WHAT THE TASK ASKS: Write out the data again exactly, skipping every picture.

Images with bounding boxes:
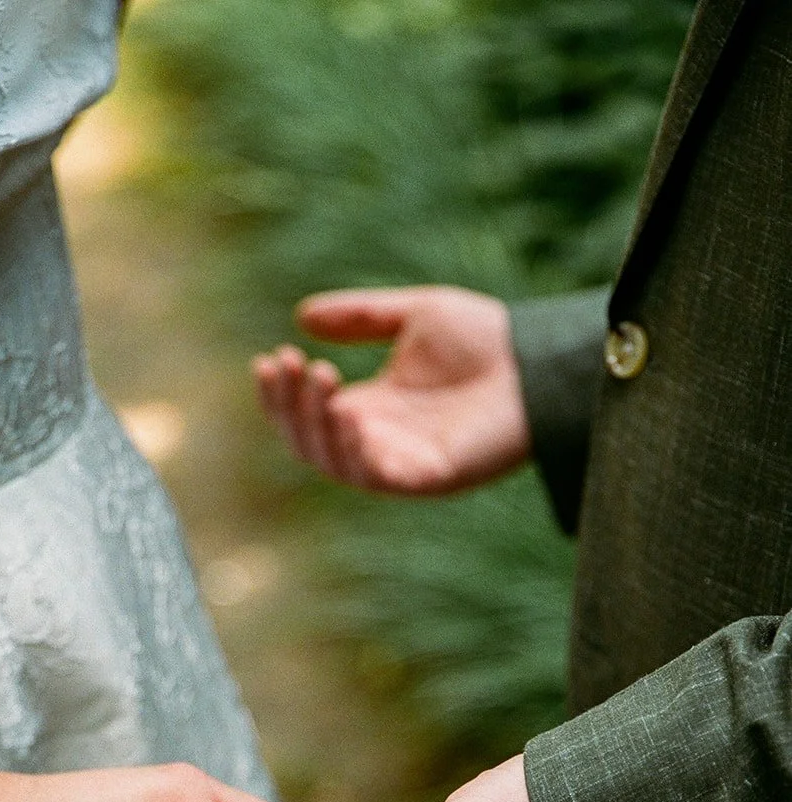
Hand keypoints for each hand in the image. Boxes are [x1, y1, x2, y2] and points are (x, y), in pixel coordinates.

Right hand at [253, 286, 530, 494]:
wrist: (539, 358)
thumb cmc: (487, 339)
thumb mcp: (415, 315)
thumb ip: (362, 317)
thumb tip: (302, 317)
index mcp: (372, 408)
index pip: (307, 414)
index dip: (281, 394)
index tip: (270, 357)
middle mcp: (379, 441)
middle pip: (309, 441)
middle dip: (289, 405)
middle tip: (289, 362)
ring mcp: (402, 462)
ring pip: (333, 462)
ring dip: (315, 422)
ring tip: (319, 376)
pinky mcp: (428, 477)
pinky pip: (374, 475)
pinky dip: (351, 448)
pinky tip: (345, 410)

TASK RESPONSE:
Hand keypoints for each hand in the image. Boxes are [x1, y1, x2, y2] and points are (x, y), in pixel coordinates.

Right hand at [253, 286, 530, 494]:
wrist: (539, 358)
thumb cmc: (487, 339)
thumb mcp: (415, 315)
thumb ip: (362, 317)
thumb tip: (302, 317)
index mcp: (372, 408)
index pip: (307, 414)
index dip: (281, 394)
index tip: (270, 357)
middle mcp: (379, 441)
middle pip: (309, 441)
middle dip: (289, 405)
middle tip: (289, 362)
ring mcp: (402, 462)
ring pip: (333, 462)
ring dip: (315, 422)
ring tip: (319, 376)
pinky mcp: (428, 477)
pinky pip: (374, 475)
pinky dip: (351, 448)
pinky tip: (345, 410)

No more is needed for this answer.